An error with a particular digit slice might be avoided by a simple shift: $T^{e} \bmod M$ is computed via $T^{e} \bmod r M$, so that the combination of bits which cause the error might be avoided. This just requires a slight modification to the hardware or software which makes the final modular correction to bring the output of the modular multiplier into the correct range [0, M-1]. A bigger shift might avoid the use of the faulty digit slice entirely. Of course, this form of adjustment is not an option when Montgomery's method is used since the new modulus must stay prime to $r$, nor will it work if the same hardware is used for every digit position. Then, or if the problem is with the most or least significant digits of $M$, a similar solution of computing $T^{e} \bmod d M$ for a digit $d$ prime to $r$ may succeed. Other inputs than $M$ to the digit operations all vary
so much and so frequently that the digit combination expressing the error will arise very frequently whatever input modifications are made. This is enough to make disposal and replacement of the chip the best solution.

## 8 Summary and Conclusion

The detection and correction of transient errors in a hardware implementation of the RSA cryptosystem is straightforward to implement and can be used to defeat certain types of active attack on embedded systems such as in smartcards. It can be done efficiently and reliably with acceptable time and area costs equivalent to an increase in the size of the modulus by one digit or less plus some extra buffering. Successful correction must usually assume the correctness of the hardware. However, the checker function and other outlined methods will also detect most logic errors and fabrication faults as well as transient ones. With minor extra work which could be supplied by software, these too might be corrected if they are sufficiently infrequent.

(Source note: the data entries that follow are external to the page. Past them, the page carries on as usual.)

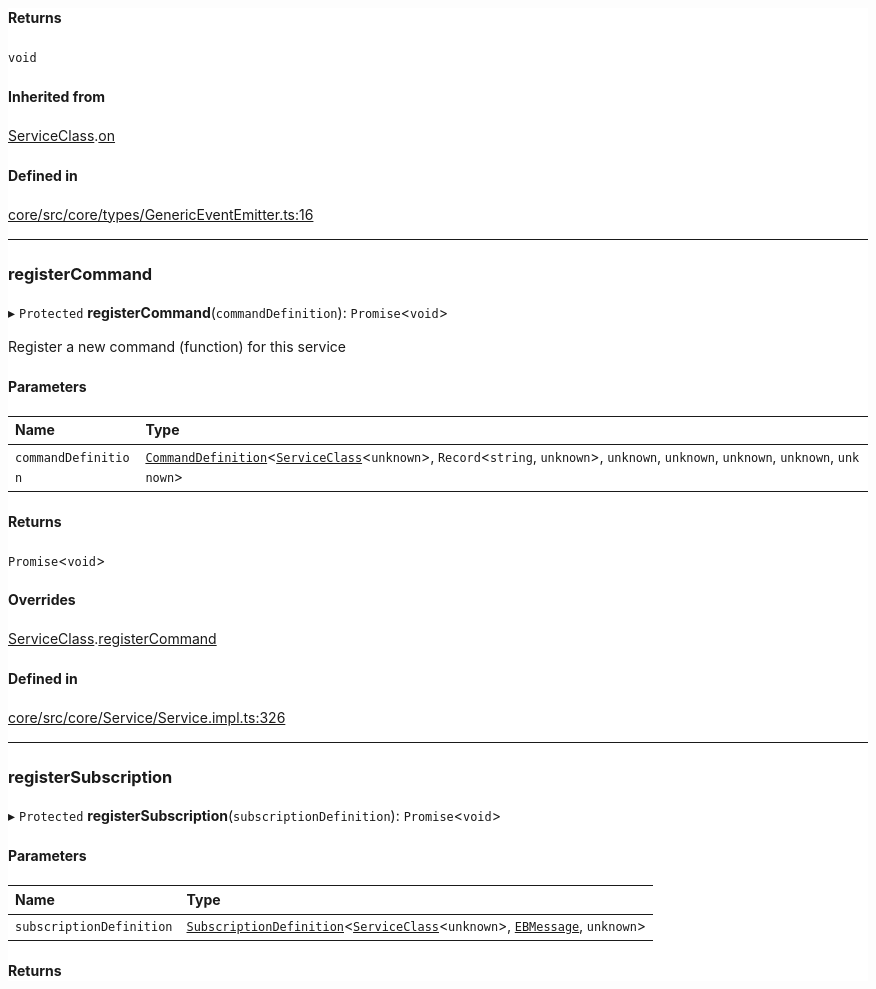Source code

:#### Returns

`void`

#### Inherited from

[ServiceClass](purista_core.ServiceClass.md).[on](purista_core.ServiceClass.md#on)

#### Defined in

[core/src/core/types/GenericEventEmitter.ts:16](https://github.com/sebastianwessel/purista/blob/c89c5bf/packages/core/src/core/types/GenericEventEmitter.ts#L16)

___

### registerCommand

▸ `Protected` **registerCommand**(`commandDefinition`): `Promise`<`void`\>

Register a new command (function) for this service

#### Parameters

| Name | Type |
| :------ | :------ |
| `commandDefinition` | [`CommandDefinition`](../modules/purista_core.md#commanddefinition)<[`ServiceClass`](purista_core.ServiceClass.md)<`unknown`\>, `Record`<`string`, `unknown`\>, `unknown`, `unknown`, `unknown`, `unknown`, `unknown`\> |

#### Returns

`Promise`<`void`\>

#### Overrides

[ServiceClass](purista_core.ServiceClass.md).[registerCommand](purista_core.ServiceClass.md#registercommand)

#### Defined in

[core/src/core/Service/Service.impl.ts:326](https://github.com/sebastianwessel/purista/blob/c89c5bf/packages/core/src/core/Service/Service.impl.ts#L326)

___

### registerSubscription

▸ `Protected` **registerSubscription**(`subscriptionDefinition`): `Promise`<`void`\>

#### Parameters

| Name | Type |
| :------ | :------ |
| `subscriptionDefinition` | [`SubscriptionDefinition`](../modules/purista_core.md#subscriptiondefinition)<[`ServiceClass`](purista_core.ServiceClass.md)<`unknown`\>, [`EBMessage`](../modules/purista_core.md#ebmessage), `unknown`\> |

#### Returns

Incorporating a checker function such as (5) and keeping an eye out for overflows are increasingly essential with shrinking technology and may prevent the loss of considerable data when an error inevitably strikes.

## References

1. J. M. Benedetto, "Economy-class Ion-defying ICs in Orbit", IEEE Spectrum, vol. 35, no. 3, March 1998, pp 36-41
2. M. Blum and H. Wasserman, "Reflections on the Pentium Bug", IEEE Trans. Comp., vol. 45, no. 4, April 1996, pp 385-393
3. D. Boneh, R. DeMillo and R. Lipton, "On the importance of checking cryptographic protocols for faults", Eurocrypt '97, Lecture Notes in Computer Science, vol. 1233, Springer-Verlag, 1997, pp 37-51
4. E. F. Brickell, "A Fast Modular Multiplication Algorithm with Application to TwoKey Cryptography", Advances in Cryptology - CRYPTO '82, Chaum et al., Eds., New York, Plenum, 1983, pp 51-60
5. G. Gerwig and M. Kroener, "Floating Point Unit in standard cell design with 116 bit wide dataflow", Proc 14 th IEEE Symposium on Computer Arithmetic, Adelaide, 14-16 April 1999, IEEE Press, 1999, pp 266-273
6. P. Kornerup, "A Systolic, Linear-Array Multiplier for a Class of Right-Shift Algorithms", IEEE Trans. Comp., vol. 43, no. 8, April 1994, pp 892-898
7. P. L. Montgomery, "Modular Multiplication without Trial Division", Math. Computation, vol. 44, 1985, pp 519-521
8. J.-J. Quisquater and M. De Soete, "Speeding up smart card RSA computations with insecure coprocessors", Proc. Smart Card 2000, D. Chaum editor, Elsevier Science, 1991, pp 191-197
9. R. L. Rivest, A. Shamir and L. Adleman, "A Method for Obtaining Digital Signatures and Public-Key Cryptosystems", Comm. ACM, vol. 21, 1978, pp 120-126
10. C. D. Walter, "Moduli for Testing Implementations of the RSA Cryptosystem", Proc 14th IEEE Symposium on Computer Arithmetic, Adelaide, 14-16 April 1999, IEEE Press, 1999, pp 78-85
11. C. D. Walter, "Systolic Modular Multiplication", IEEE Trans. Comp., vol. 42, no. 3, March 1993, pp 376-378

[^0]:    ${ }^{1}$ In "Method and apparatus for protecting public key schemes from timing and fault attacks" (US patent $5,991,415$, Nov 23, 1999), Adi Shamir recommends obtaining and checking $A^{e} \bmod M$ by computing $A^{e} \bmod M D$ first, reducing this $\bmod M$ for the result, and reducing it $\bmod D$ to check against $(A \bmod D)^{e}$. This avoids computing $Q \bmod D$. Similarly, any operation might be performed $\bmod M D$ and then reduced $\bmod M$ for the result and $\bmod D$ for the check.